Villva ERP controls access with roles. This page explains the ideas; the day-to-day management screens are covered in Users & roles.

  • Every user has a role. The role decides which modules and actions they can use.
  • Permissions are deny-by-default: nothing is allowed unless the role explicitly grants it. An empty role can do nothing.
  • Roles are flat: one role never inherits from another. If a user holds more than one grant set, they get the combination of everything granted.
  • Permissions are checked on every action, live. When you change a role or a user’s access, it takes effect on their next action, no need for them to sign out and back in.

For each module your organisation uses, a role can be granted any mix of six actions:

  • View: see the records
  • Create: add new records
  • Edit: change existing records
  • Delete: remove records
  • Approve: sign off where approvals apply
  • Export: download or export data

Export is separate from View on purpose: you can let someone read data on screen without letting them extract it to a file.

Each organisation begins with predefined roles, Admin, Manager, User, Viewer, and Customer portal: so you are usable from day one. Admin, Viewer and Customer portal are system roles: you cannot rename or delete them, but you can clone them as a starting point for a role of your own. Manager and User can be edited.

As an Org Admin you can go well beyond the defaults:

  • Create custom roles for your specific job functions.
  • Clone an existing role and adjust it, instead of starting from scratch.
  • Import a role template from Villva’s curated library (for example “finance read-only”).
  • Restrict which records a user sees by department, region or assignment (data scope), not just which modules.
  • Mask sensitive fields (like salary or bank details) from roles that shouldn’t see them.
  • Deny a single permission to one user without rebuilding their role.
  • Time-box a role so temporary access expires on its own.

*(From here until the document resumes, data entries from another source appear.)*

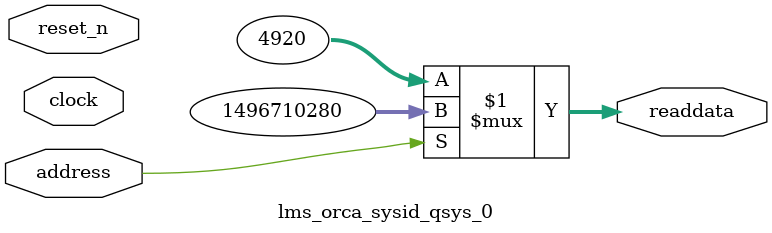
<source format=v>



// synthesis translate_off
`timescale 1ns / 1ps
// synthesis translate_on

// turn off superfluous verilog processor warnings 
// altera message_level Level1 
// altera message_off 10034 10035 10036 10037 10230 10240 10030 

module lms_orca_sysid_qsys_0 (
               // inputs:
                address,
                clock,
                reset_n,

               // outputs:
                readdata
             )
;

  output  [ 31: 0] readdata;
  input            address;
  input            clock;
  input            reset_n;

  wire    [ 31: 0] readdata;
  //control_slave, which is an e_avalon_slave
  assign readdata = address ? 1496710280 : 4920;

endmodule




</source>
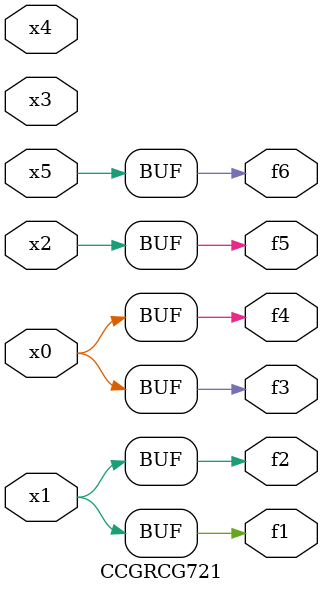
<source format=v>
module CCGRCG721(
	input x0, x1, x2, x3, x4, x5,
	output f1, f2, f3, f4, f5, f6
);
	assign f1 = x1;
	assign f2 = x1;
	assign f3 = x0;
	assign f4 = x0;
	assign f5 = x2;
	assign f6 = x5;
endmodule

</source>
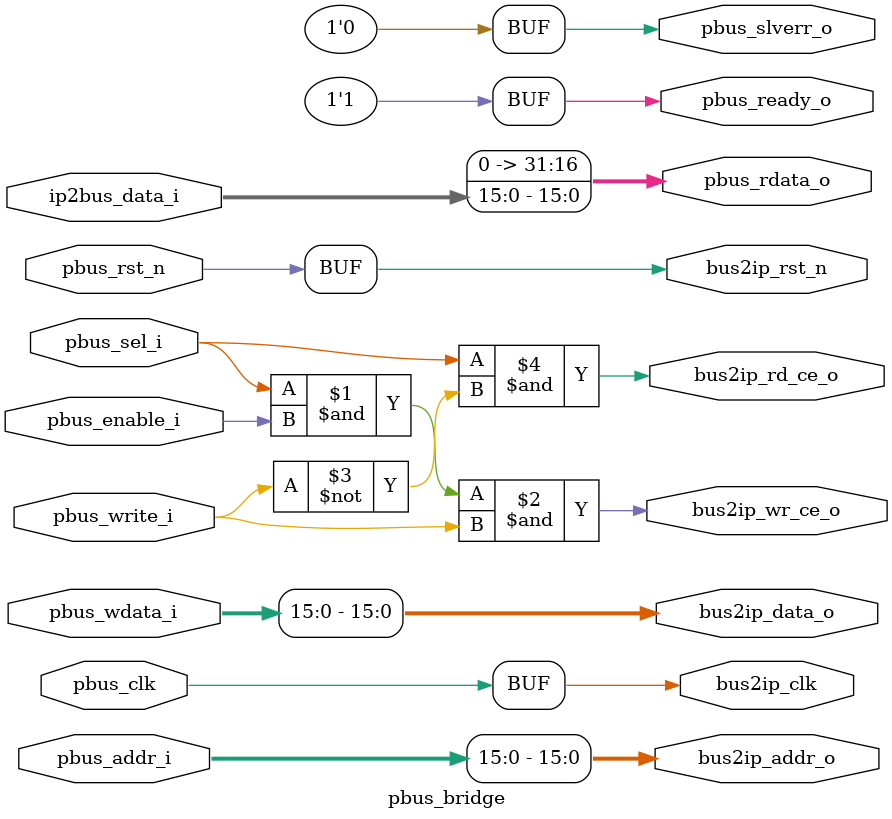
<source format=v>
/*++
//  bridge from apb-like bus to standard ip access bus
--*/

`include "ptpv2_defines.v"

module pbus_bridge (
  //apb-like bus slave interface
  input               pbus_clk,
  input               pbus_rst_n,

  input  [31:0]       pbus_addr_i,
  input               pbus_write_i,
  input               pbus_sel_i,
  input               pbus_enable_i,
  input  [31:0]       pbus_wdata_i,
  output [31:0]       pbus_rdata_o,
  output              pbus_ready_o,
  output              pbus_slverr_o,

  //standard ip access bus interface
  output              bus2ip_clk   ,
  output              bus2ip_rst_n  ,
  output [15:0]       bus2ip_addr_o ,
  output [15:0]       bus2ip_data_o ,
  output              bus2ip_rd_ce_o ,         //active high
  output              bus2ip_wr_ce_o ,         //active high
  input  [15:0]       ip2bus_data_i   
);

  //generate bus control signals
  assign bus2ip_wr_ce_o = pbus_sel_i & pbus_enable_i & pbus_write_i;
  assign bus2ip_rd_ce_o = pbus_sel_i & (~pbus_write_i);

  //pass through signals
  assign bus2ip_clk    = pbus_clk;
  assign bus2ip_rst_n  = pbus_rst_n;
  assign bus2ip_addr_o = pbus_addr_i;
  assign bus2ip_data_o = pbus_wdata_i;

  assign pbus_rdata_o  = ip2bus_data_i;

  //wire to constant
  assign pbus_ready_o  = 1'b1;
  assign pbus_slverr_o = 1'b0;

endmodule


</source>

See Users & roles for the step-by-step for each of these.

  • Everyone keeps at least one role. You can replace a user’s role, but you cannot leave them with none.
  • The last admin is protected. You cannot remove the role from, or deactivate, the only remaining Org Admin in your organisation.

Before you rely on a setup, use the “what can this user do” inspector to see exactly which modules, actions, data scope and fields a person can reach. It reflects the live rules, so what it shows is what will actually happen. You can also preview who gains or loses access before saving a permission change.